Despite Anwar’s utmost efforts, however, the most important detail to emerge from the elections is that he lost more ground among Malay voters. Dr Ong Kian Ming, also a Visiting Senior Fellow at ISEAS, has released provisional data showing the opposite of what Anwar hoped for. In Kedah, Malay support for PN increased from 67 per cent at the last general election to 83 per cent in the state election. Crucially, in Selangor, arguably PH’s most important stronghold, Malay support for PN went up from 49 per cent to 73 per cent. Early analysis suggests that these gains for PN have largely come from Malay voters. These voters, who had backed UMNO previously, transferred their support to the opposition coalition instead of either UMNO or PH.  

There are many possible reasons for this. The first is Malay voter rejection of UMNO working with PH which has the Chinese-dominated Democratic Action Party (DAP) as one of its component parties. UMNO has long demonised DAP as being anti-Malay and anti-Islam and is now ironically paying an electoral price for working with the party. Second, UMNO’s president and current deputy prime minister, Zahid Hamidi, continues to repel Malay voters who find PH hypocritical for working with the UMNO chief, who is confronting multiple corruption charges. Third, PN excelled at weaving a narrative that combined economic fears with 3R insecurities to tip Malay support their way.  

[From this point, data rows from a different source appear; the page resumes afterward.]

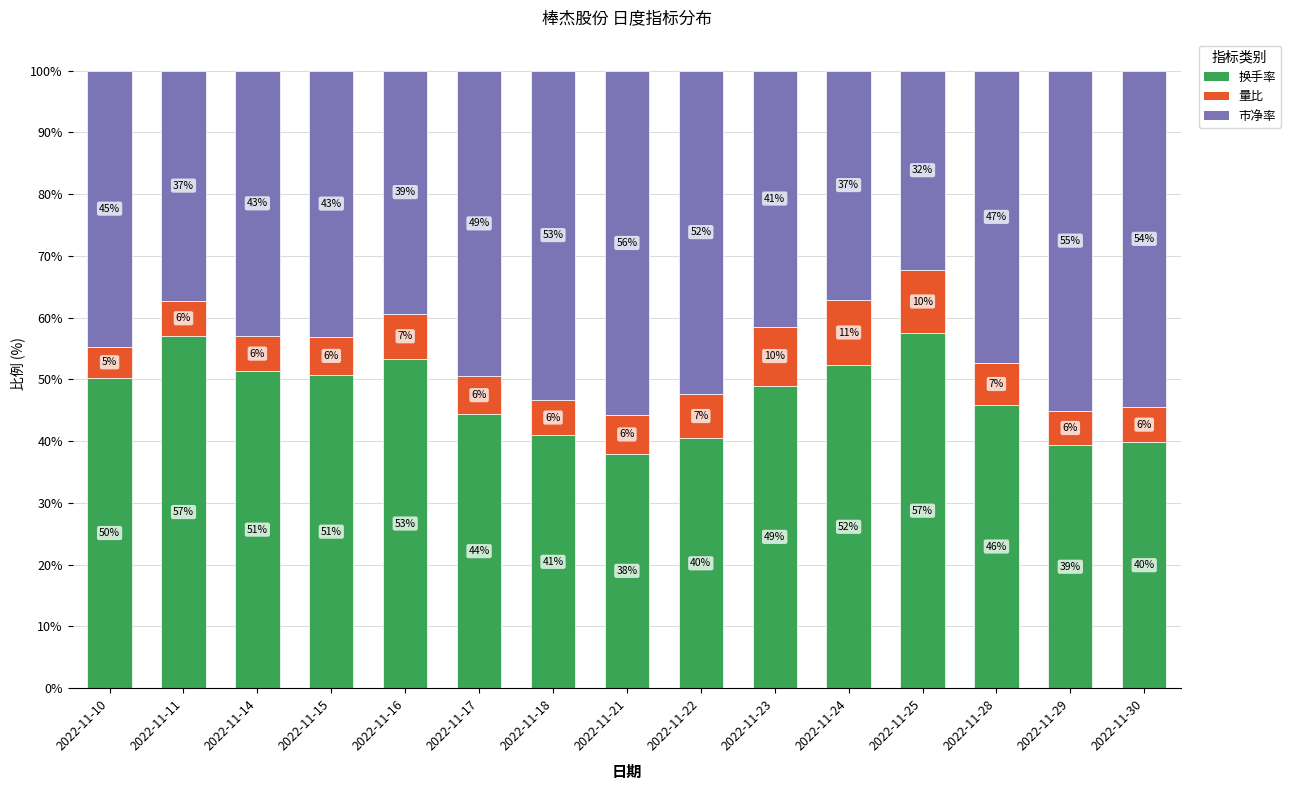

What is the difference between the maximum and minimum values in the 市净率 series?

23.6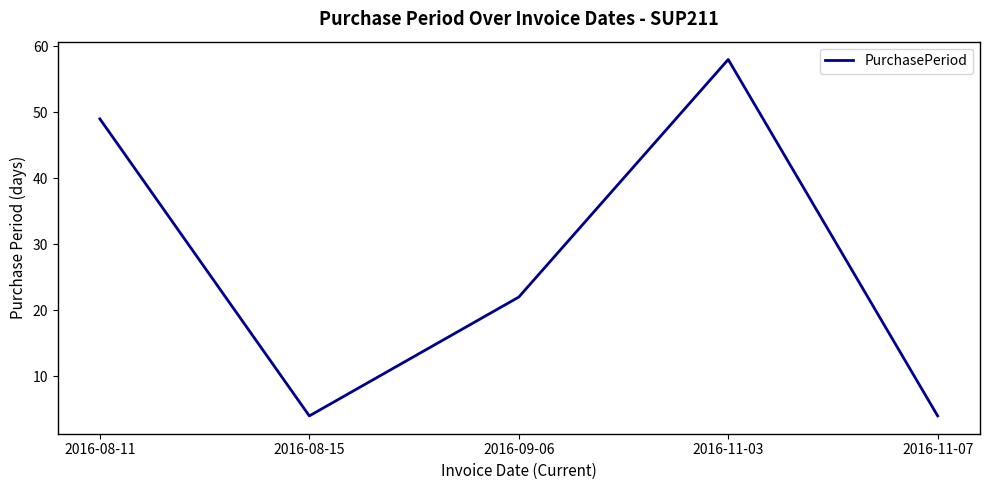

What is the approximate value at 2016-08-15?

4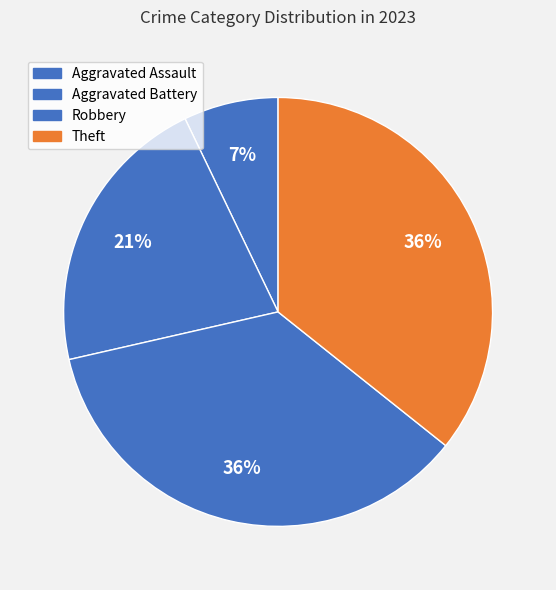

Which has a higher value, Robbery or Aggravated Battery?

Robbery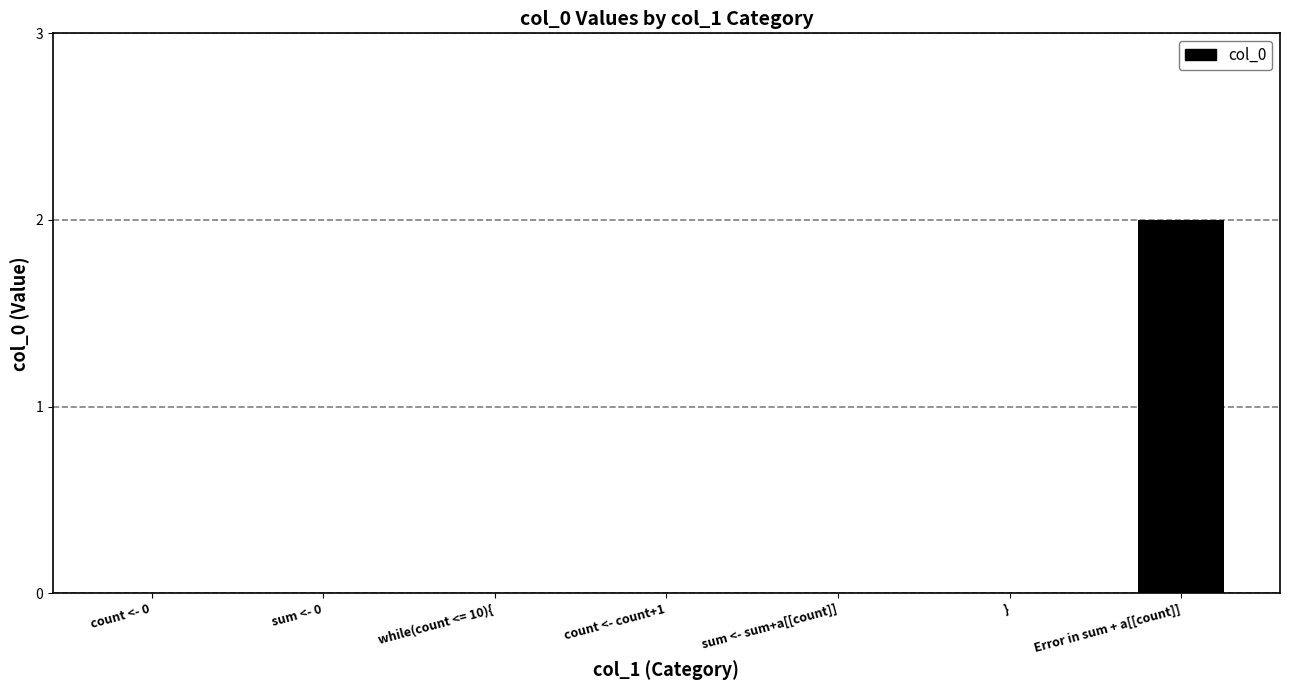

Between Error in sum + a[[count]] and while(count <= 10){, which is larger?

Error in sum + a[[count]]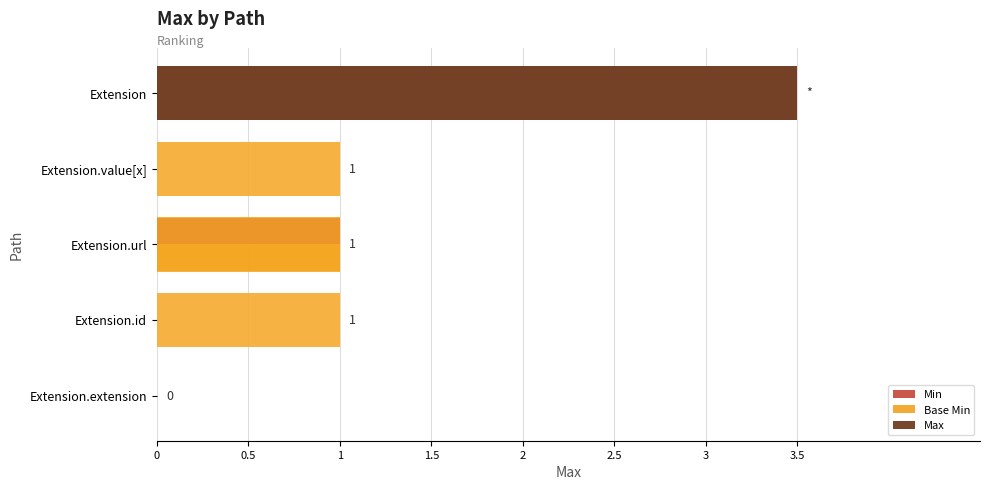

Between Extension.extension and Extension.url, which series saw the biggest shift?

Min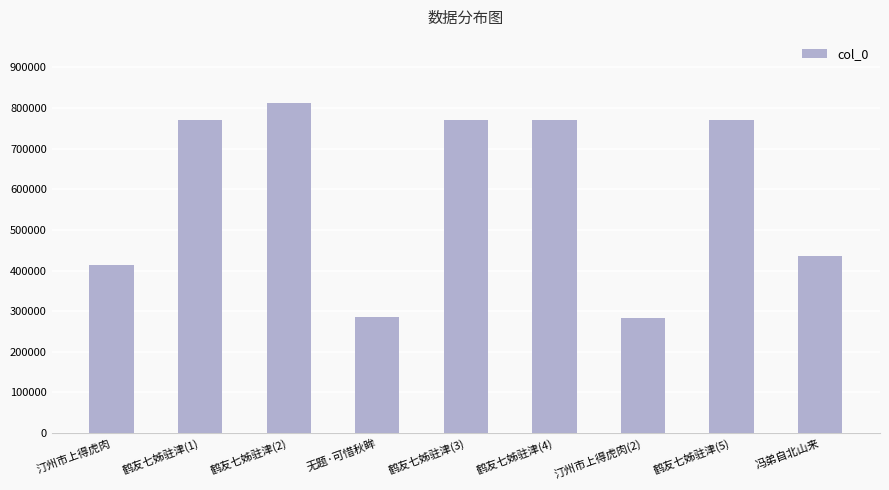

The value at 冯弟自北山来 is 436392. True or false?

True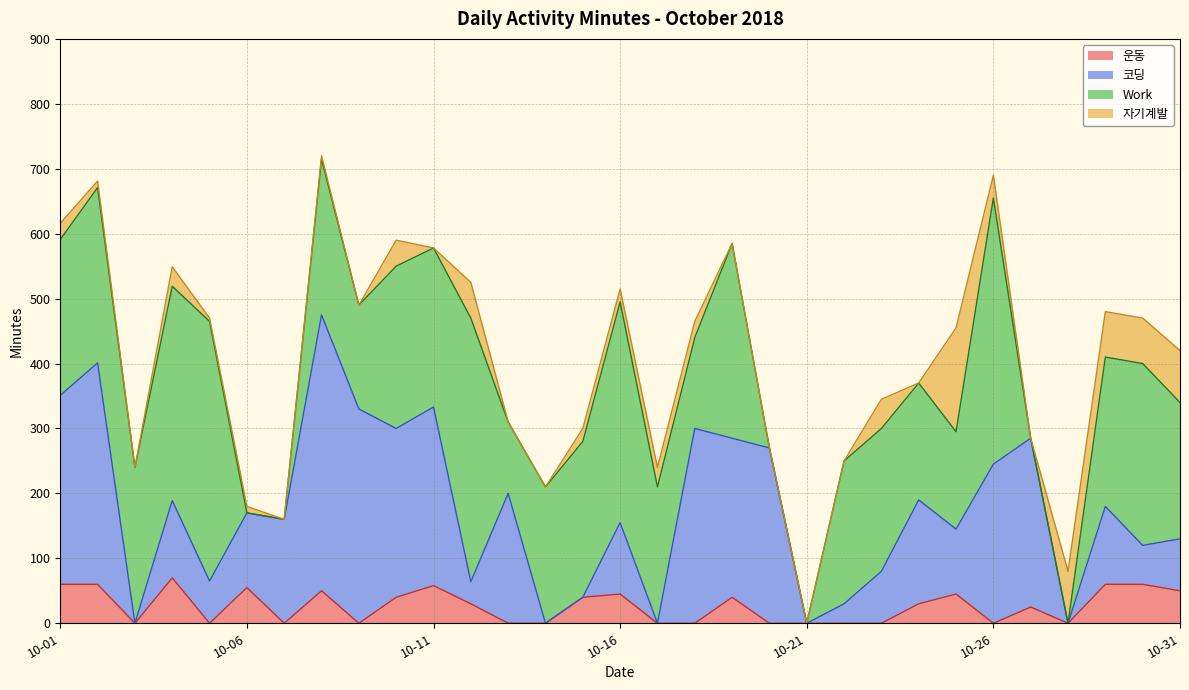

What is the maximum value for 운동?

70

This brings us to Anwar’s twin dilemmas which will shape Malaysian politics for the next few years. His first dilemma is ideological. Will he stay true to his progressive and reformist platform or will he continue to push back against PN by introducing more conservative policies? His base has reacted to the election results by urging Anwar to stop pandering to the “Malay right” and focus on growing the economy, introducing reforms and championing multiculturalism. But with such a strong rebuke from Malay voters yet again, Anwar could be tempted to play it both ways: continue with ethnocentric overtures and programmes, and at the same time hope the economy improves for ordinary Malaysians.  

His second dilemma is political. UMNO, his coalition partner and strategic vehicle that he hoped could put up a fight against PN in the Malay heartland, has failed miserably. Out of 108 seats that UMNO contested, it won 19, a dismal 17.5 per cent success rate making it one of the biggest losers in these state elections. If UMNO fails to reform by, amongst other things, removing its deeply unpopular president, Anwar faces an important strategic decision. He could stick to the current path and head into the next general elections by working with UMNO and even consider recommending a Royal Pardon for former prime minister Najib Razak who retains considerable support within the party. Alternatively, he could effect a parting of ways with UMNO and adopt other options. He could battle for Malay votes by enhancing Parti Keadilan Rakyat’s appeal to the demographic segment or leverage more on coalition partner Parti Amanah Nasional, which scored a surprise victory in one seat in Kelantan.  

The last option is to reach out to Muhyiddin Yassin’s Parti Pribumi Bersatu Malaysia, which is a key party in PN. While this option might as yet be unthinkable, stranger things have happened in Malaysian politics before, most recently PH’s unlikely pairing with UMNO. The horns of these dilemmas will certainly weigh on Malaysia’s prime minister and his government in the next few years.    

Khairy Jamaluddin is an Associate Senior Fellow at ISEAS - Yusof Ishak Institute. Previously, he served as Minister at Malaysia’s ministries of Youth and Sports, Science and Technology, and Health. He was also the Coordinating Minister for the Covid-19 Immunisation Programme.